The current research mainly focused on the low-carbon design method for a single product. At present, to meet the various needs of customers and to keep large-scale economic benefits, the production mode of enterprises has changed from mass production to mass customization. As a result, the product design method has changed from single product design to product family design. In recent years, some researchers have begun to study low-carbon product family design. Previous studies on low-carbon product family design have failed to consider the uncertainty of the related GHG emissions. In addition, the procurement planning of components was not fully considered. This study proposed a concurrence optimization model for low-carbon product family configuration and the procurement plan of components under uncertainty. In the model, the uncertain GHG emission data were considered as an interval number. In addition, the order allocation of a multi-supplier was also concerned in low-carbon product family design. To effectively solve the uncertain optimization model, the genetic algorithm was developed. A case study was implemented to demonstrate the effectiveness of the proposed approach. Our results provide several managerial insights: (1) companies/decision-makers can use the proposed model to simultaneously determine the product family design, the procurement strategy of components, and the price strategy of product variants based on the objectives of maximizing profit and minimizing GHG emissions under uncertainty. (2) There was a contradiction between GHG emissions and profit in low-carbon product family design and order allocation, so the decision-makers need to set the weight of each objective reasonably to reduce the environmental impacts of products. (3) In low-carbon product family design, the decision-makers can reduce GHG emissions of the product family by selecting appropriate suppliers and reasonably allocating orders, in addition to selecting low-carbon components. (4) The concurrent optimization of low-carbon product family design and order allocation can bring the company more profit and fewer GHG emissions than just considering supplier selection in low-carbon product family design. Hence, it is a great option to include the procurement plan of components in the product family design for an optimized low-carbon design scheme.

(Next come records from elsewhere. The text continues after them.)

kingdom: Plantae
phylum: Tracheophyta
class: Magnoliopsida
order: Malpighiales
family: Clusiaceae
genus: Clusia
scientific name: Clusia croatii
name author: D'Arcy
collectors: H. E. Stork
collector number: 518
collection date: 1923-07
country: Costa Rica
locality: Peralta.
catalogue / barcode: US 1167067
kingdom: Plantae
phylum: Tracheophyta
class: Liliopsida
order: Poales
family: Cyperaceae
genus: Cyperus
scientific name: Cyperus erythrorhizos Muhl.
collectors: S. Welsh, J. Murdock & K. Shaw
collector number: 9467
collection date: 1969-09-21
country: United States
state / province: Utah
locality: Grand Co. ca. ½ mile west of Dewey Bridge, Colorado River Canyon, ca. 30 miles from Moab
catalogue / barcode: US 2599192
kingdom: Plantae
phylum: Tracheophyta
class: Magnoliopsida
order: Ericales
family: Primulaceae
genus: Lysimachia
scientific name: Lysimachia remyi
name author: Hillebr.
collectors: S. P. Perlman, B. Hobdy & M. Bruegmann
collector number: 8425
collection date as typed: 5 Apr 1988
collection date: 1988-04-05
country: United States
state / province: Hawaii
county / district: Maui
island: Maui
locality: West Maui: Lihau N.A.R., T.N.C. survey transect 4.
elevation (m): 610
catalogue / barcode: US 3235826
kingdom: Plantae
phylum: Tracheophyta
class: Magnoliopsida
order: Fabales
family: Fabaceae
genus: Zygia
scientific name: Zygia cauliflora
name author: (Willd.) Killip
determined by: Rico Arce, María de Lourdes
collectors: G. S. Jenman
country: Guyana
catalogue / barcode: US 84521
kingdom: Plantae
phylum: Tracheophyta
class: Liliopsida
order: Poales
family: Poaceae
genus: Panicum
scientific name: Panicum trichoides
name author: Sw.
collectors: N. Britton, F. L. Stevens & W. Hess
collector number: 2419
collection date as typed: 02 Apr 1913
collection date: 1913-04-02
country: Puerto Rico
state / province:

In view of the present limitations of our model, such as deterministic market demand, constant purchase price, and ignorance of the lead time and the supplier capacity, several extensions of this work are possible. The model can be extended to include stochastic market demands (see for reference Wang et al. [36]). In the model, we assumed that the purchase price is stable. However, if the international supply chain is considered, the purchase prices may fluctuate due to uncertain currency exchange rates (Gunay et al. [37]). In the model, the production cost was considered as a crisp value, and it can be extended to consider the fuzzy production cost (Kumar et al. [38]). The model can be further extended by adding a lead time constraint and a supplier capacity constraint (Ray et al. [39]; Hu et al. [40]). The study can also be extended by considering the variant production rate (Alkahtani et al. [41]), production quality improvement (see for reference Sarkar et al. [42]), inventory management with backorders, and preservation technology (Mishra et al. [43]; Yadav et al. [44]).